What you will do -
What you return should be the complete data below, word for word, with no pictures in it.

[Collected data entries]
*** Block opens ***
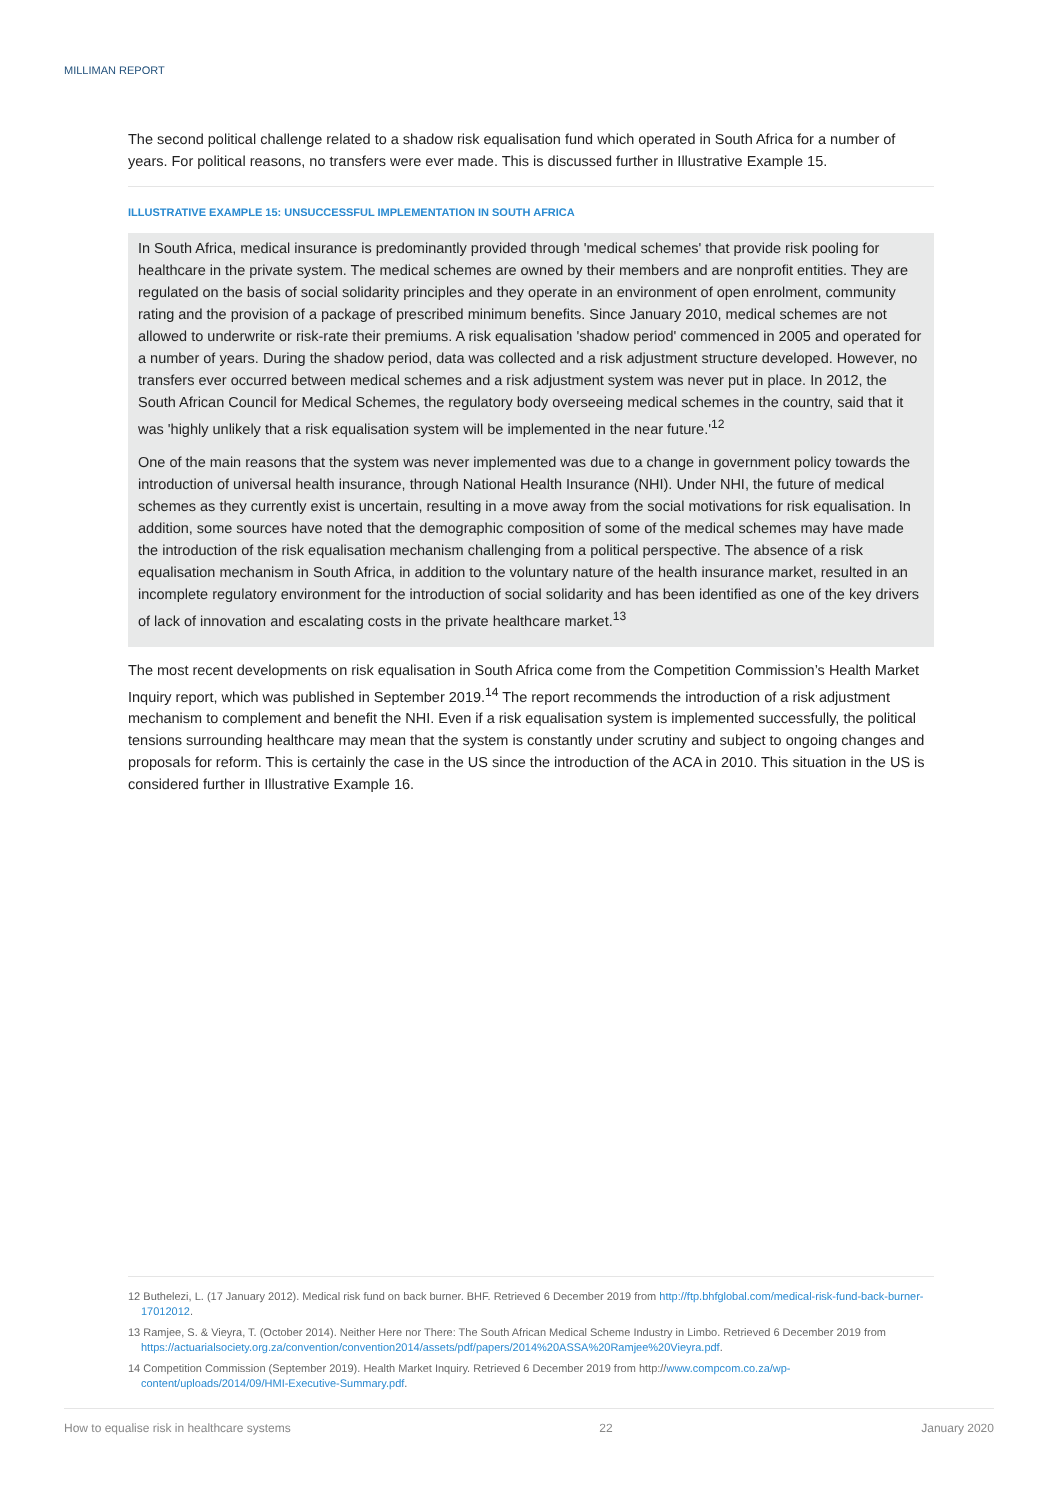MILLIMAN REPORT
The second political challenge related to a shadow risk equalisation fund which operated in South Africa for a number of years. For political reasons, no transfers were ever made. This is discussed further in Illustrative Example 15.
ILLUSTRATIVE EXAMPLE 15: UNSUCCESSFUL IMPLEMENTATION IN SOUTH AFRICA
In South Africa, medical insurance is predominantly provided through 'medical schemes' that provide risk pooling for healthcare in the private system. The medical schemes are owned by their members and are nonprofit entities. They are regulated on the basis of social solidarity principles and they operate in an environment of open enrolment, community rating and the provision of a package of prescribed minimum benefits. Since January 2010, medical schemes are not allowed to underwrite or risk-rate their premiums. A risk equalisation 'shadow period' commenced in 2005 and operated for a number of years. During the shadow period, data was collected and a risk adjustment structure developed. However, no transfers ever occurred between medical schemes and a risk adjustment system was never put in place. In 2012, the South African Council for Medical Schemes, the regulatory body overseeing medical schemes in the country, said that it was 'highly unlikely that a risk equalisation system will be implemented in the near future.'<sup>12</sup>
One of the main reasons that the system was never implemented was due to a change in government policy towards the introduction of universal health insurance, through National Health Insurance (NHI). Under NHI, the future of medical schemes as they currently exist is uncertain, resulting in a move away from the social motivations for risk equalisation. In addition, some sources have noted that the demographic composition of some of the medical schemes may have made the introduction of the risk equalisation mechanism challenging from a political perspective. The absence of a risk equalisation mechanism in South Africa, in addition to the voluntary nature of the health insurance market, resulted in an incomplete regulatory environment for the introduction of social solidarity and has been identified as one of the key drivers of lack of innovation and escalating costs in the private healthcare market.<sup>13</sup>
The most recent developments on risk equalisation in South Africa come from the Competition Commission’s Health Market Inquiry report, which was published in September 2019.<sup>14</sup> The report recommends the introduction of a risk adjustment mechanism to complement and benefit the NHI. Even if a risk equalisation system is implemented successfully, the political tensions surrounding healthcare may mean that the system is constantly under scrutiny and subject to ongoing changes and proposals for reform. This is certainly the case in the US since the introduction of the ACA in 2010. This situation in the US is considered further in Illustrative Example 16.
12 Buthelezi, L. (17 January 2012). Medical risk fund on back burner. BHF. Retrieved 6 December 2019 from http://ftp.bhfglobal.com/medical-risk-fund-back-burner-17012012.
13 Ramjee, S. & Vieyra, T. (October 2014). Neither Here nor There: The South African Medical Scheme Industry in Limbo. Retrieved 6 December 2019 from https://actuarialsociety.org.za/convention/convention2014/assets/pdf/papers/2014%20ASSA%20Ramjee%20Vieyra.pdf.
14 Competition Commission (September 2019). Health Market Inquiry. Retrieved 6 December 2019 from http://www.compcom.co.za/wp-content/uploads/2014/09/HMI-Executive-Summary.pdf.
How to equalise risk in healthcare systems 22 January 2020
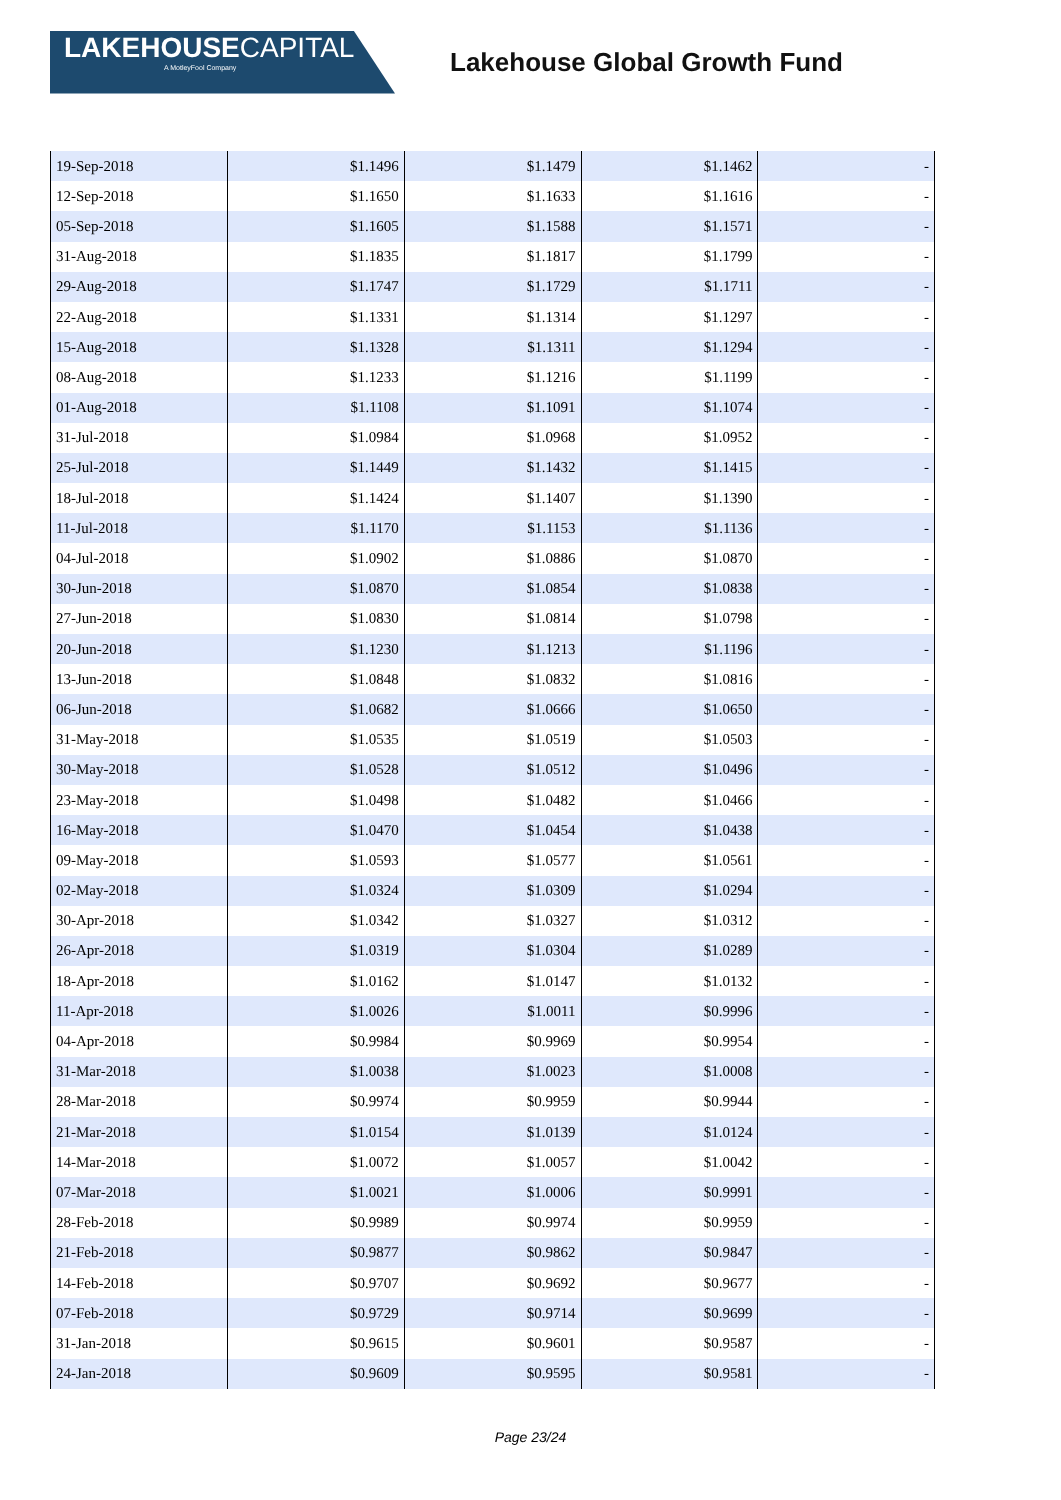LAKEHOUSECAPITAL
A MotleyFool Company
Lakehouse Global Growth Fund
| 19-Sep-2018 | $1.1496 | $1.1479 | $1.1462 | - |
| 12-Sep-2018 | $1.1650 | $1.1633 | $1.1616 | - |
| 05-Sep-2018 | $1.1605 | $1.1588 | $1.1571 | - |
| 31-Aug-2018 | $1.1835 | $1.1817 | $1.1799 | - |
| 29-Aug-2018 | $1.1747 | $1.1729 | $1.1711 | - |
| 22-Aug-2018 | $1.1331 | $1.1314 | $1.1297 | - |
| 15-Aug-2018 | $1.1328 | $1.1311 | $1.1294 | - |
| 08-Aug-2018 | $1.1233 | $1.1216 | $1.1199 | - |
| 01-Aug-2018 | $1.1108 | $1.1091 | $1.1074 | - |
| 31-Jul-2018 | $1.0984 | $1.0968 | $1.0952 | - |
| 25-Jul-2018 | $1.1449 | $1.1432 | $1.1415 | - |
| 18-Jul-2018 | $1.1424 | $1.1407 | $1.1390 | - |
| 11-Jul-2018 | $1.1170 | $1.1153 | $1.1136 | - |
| 04-Jul-2018 | $1.0902 | $1.0886 | $1.0870 | - |
| 30-Jun-2018 | $1.0870 | $1.0854 | $1.0838 | - |
| 27-Jun-2018 | $1.0830 | $1.0814 | $1.0798 | - |
| 20-Jun-2018 | $1.1230 | $1.1213 | $1.1196 | - |
| 13-Jun-2018 | $1.0848 | $1.0832 | $1.0816 | - |
| 06-Jun-2018 | $1.0682 | $1.0666 | $1.0650 | - |
| 31-May-2018 | $1.0535 | $1.0519 | $1.0503 | - |
| 30-May-2018 | $1.0528 | $1.0512 | $1.0496 | - |
| 23-May-2018 | $1.0498 | $1.0482 | $1.0466 | - |
| 16-May-2018 | $1.0470 | $1.0454 | $1.0438 | - |
| 09-May-2018 | $1.0593 | $1.0577 | $1.0561 | - |
| 02-May-2018 | $1.0324 | $1.0309 | $1.0294 | - |
| 30-Apr-2018 | $1.0342 | $1.0327 | $1.0312 | - |
| 26-Apr-2018 | $1.0319 | $1.0304 | $1.0289 | - |
| 18-Apr-2018 | $1.0162 | $1.0147 | $1.0132 | - |
| 11-Apr-2018 | $1.0026 | $1.0011 | $0.9996 | - |
| 04-Apr-2018 | $0.9984 | $0.9969 | $0.9954 | - |
| 31-Mar-2018 | $1.0038 | $1.0023 | $1.0008 | - |
| 28-Mar-2018 | $0.9974 | $0.9959 | $0.9944 | - |
| 21-Mar-2018 | $1.0154 | $1.0139 | $1.0124 | - |
| 14-Mar-2018 | $1.0072 | $1.0057 | $1.0042 | - |
| 07-Mar-2018 | $1.0021 | $1.0006 | $0.9991 | - |
| 28-Feb-2018 | $0.9989 | $0.9974 | $0.9959 | - |
| 21-Feb-2018 | $0.9877 | $0.9862 | $0.9847 | - |
| 14-Feb-2018 | $0.9707 | $0.9692 | $0.9677 | - |
| 07-Feb-2018 | $0.9729 | $0.9714 | $0.9699 | - |
| 31-Jan-2018 | $0.9615 | $0.9601 | $0.9587 | - |
| 24-Jan-2018 | $0.9609 | $0.9595 | $0.9581 | - |
Page 23/24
*** Block closes ***
Your solution -
MILLIMAN REPORT
The second political challenge related to a shadow risk equalisation fund which operated in South Africa for a number of years. For political reasons, no transfers were ever made. This is discussed further in Illustrative Example 15.
ILLUSTRATIVE EXAMPLE 15: UNSUCCESSFUL IMPLEMENTATION IN SOUTH AFRICA
In South Africa, medical insurance is predominantly provided through 'medical schemes' that provide risk pooling for healthcare in the private system. The medical schemes are owned by their members and are nonprofit entities. They are regulated on the basis of social solidarity principles and they operate in an environment of open enrolment, community rating and the provision of a package of prescribed minimum benefits. Since January 2010, medical schemes are not allowed to underwrite or risk-rate their premiums. A risk equalisation 'shadow period' commenced in 2005 and operated for a number of years. During the shadow period, data was collected and a risk adjustment structure developed. However, no transfers ever occurred between medical schemes and a risk adjustment system was never put in place. In 2012, the South African Council for Medical Schemes, the regulatory body overseeing medical schemes in the country, said that it was 'highly unlikely that a risk equalisation system will be implemented in the near future.'<sup>12</sup>
One of the main reasons that the system was never implemented was due to a change in government policy towards the introduction of universal health insurance, through National Health Insurance (NHI). Under NHI, the future of medical schemes as they currently exist is uncertain, resulting in a move away from the social motivations for risk equalisation. In addition, some sources have noted that the demographic composition of some of the medical schemes may have made the introduction of the risk equalisation mechanism challenging from a political perspective. The absence of a risk equalisation mechanism in South Africa, in addition to the voluntary nature of the health insurance market, resulted in an incomplete regulatory environment for the introduction of social solidarity and has been identified as one of the key drivers of lack of innovation and escalating costs in the private healthcare market.<sup>13</sup>
The most recent developments on risk equalisation in South Africa come from the Competition Commission’s Health Market Inquiry report, which was published in September 2019.<sup>14</sup> The report recommends the introduction of a risk adjustment mechanism to complement and benefit the NHI. Even if a risk equalisation system is implemented successfully, the political tensions surrounding healthcare may mean that the system is constantly under scrutiny and subject to ongoing changes and proposals for reform. This is certainly the case in the US since the introduction of the ACA in 2010. This situation in the US is considered further in Illustrative Example 16.
12 Buthelezi, L. (17 January 2012). Medical risk fund on back burner. BHF. Retrieved 6 December 2019 from http://ftp.bhfglobal.com/medical-risk-fund-back-burner-17012012.
13 Ramjee, S. & Vieyra, T. (October 2014). Neither Here nor There: The South African Medical Scheme Industry in Limbo. Retrieved 6 December 2019 from https://actuarialsociety.org.za/convention/convention2014/assets/pdf/papers/2014%20ASSA%20Ramjee%20Vieyra.pdf.
14 Competition Commission (September 2019). Health Market Inquiry. Retrieved 6 December 2019 from http://www.compcom.co.za/wp-content/uploads/2014/09/HMI-Executive-Summary.pdf.
How to equalise risk in healthcare systems 22 January 2020
LAKEHOUSECAPITAL
A MotleyFool Company
Lakehouse Global Growth Fund
| 19-Sep-2018 | $1.1496 | $1.1479 | $1.1462 | - |
| 12-Sep-2018 | $1.1650 | $1.1633 | $1.1616 | - |
| 05-Sep-2018 | $1.1605 | $1.1588 | $1.1571 | - |
| 31-Aug-2018 | $1.1835 | $1.1817 | $1.1799 | - |
| 29-Aug-2018 | $1.1747 | $1.1729 | $1.1711 | - |
| 22-Aug-2018 | $1.1331 | $1.1314 | $1.1297 | - |
| 15-Aug-2018 | $1.1328 | $1.1311 | $1.1294 | - |
| 08-Aug-2018 | $1.1233 | $1.1216 | $1.1199 | - |
| 01-Aug-2018 | $1.1108 | $1.1091 | $1.1074 | - |
| 31-Jul-2018 | $1.0984 | $1.0968 | $1.0952 | - |
| 25-Jul-2018 | $1.1449 | $1.1432 | $1.1415 | - |
| 18-Jul-2018 | $1.1424 | $1.1407 | $1.1390 | - |
| 11-Jul-2018 | $1.1170 | $1.1153 | $1.1136 | - |
| 04-Jul-2018 | $1.0902 | $1.0886 | $1.0870 | - |
| 30-Jun-2018 | $1.0870 | $1.0854 | $1.0838 | - |
| 27-Jun-2018 | $1.0830 | $1.0814 | $1.0798 | - |
| 20-Jun-2018 | $1.1230 | $1.1213 | $1.1196 | - |
| 13-Jun-2018 | $1.0848 | $1.0832 | $1.0816 | - |
| 06-Jun-2018 | $1.0682 | $1.0666 | $1.0650 | - |
| 31-May-2018 | $1.0535 | $1.0519 | $1.0503 | - |
| 30-May-2018 | $1.0528 | $1.0512 | $1.0496 | - |
| 23-May-2018 | $1.0498 | $1.0482 | $1.0466 | - |
| 16-May-2018 | $1.0470 | $1.0454 | $1.0438 | - |
| 09-May-2018 | $1.0593 | $1.0577 | $1.0561 | - |
| 02-May-2018 | $1.0324 | $1.0309 | $1.0294 | - |
| 30-Apr-2018 | $1.0342 | $1.0327 | $1.0312 | - |
| 26-Apr-2018 | $1.0319 | $1.0304 | $1.0289 | - |
| 18-Apr-2018 | $1.0162 | $1.0147 | $1.0132 | - |
| 11-Apr-2018 | $1.0026 | $1.0011 | $0.9996 | - |
| 04-Apr-2018 | $0.9984 | $0.9969 | $0.9954 | - |
| 31-Mar-2018 | $1.0038 | $1.0023 | $1.0008 | - |
| 28-Mar-2018 | $0.9974 | $0.9959 | $0.9944 | - |
| 21-Mar-2018 | $1.0154 | $1.0139 | $1.0124 | - |
| 14-Mar-2018 | $1.0072 | $1.0057 | $1.0042 | - |
| 07-Mar-2018 | $1.0021 | $1.0006 | $0.9991 | - |
| 28-Feb-2018 | $0.9989 | $0.9974 | $0.9959 | - |
| 21-Feb-2018 | $0.9877 | $0.9862 | $0.9847 | - |
| 14-Feb-2018 | $0.9707 | $0.9692 | $0.9677 | - |
| 07-Feb-2018 | $0.9729 | $0.9714 | $0.9699 | - |
| 31-Jan-2018 | $0.9615 | $0.9601 | $0.9587 | - |
| 24-Jan-2018 | $0.9609 | $0.9595 | $0.9581 | - |
Page 23/24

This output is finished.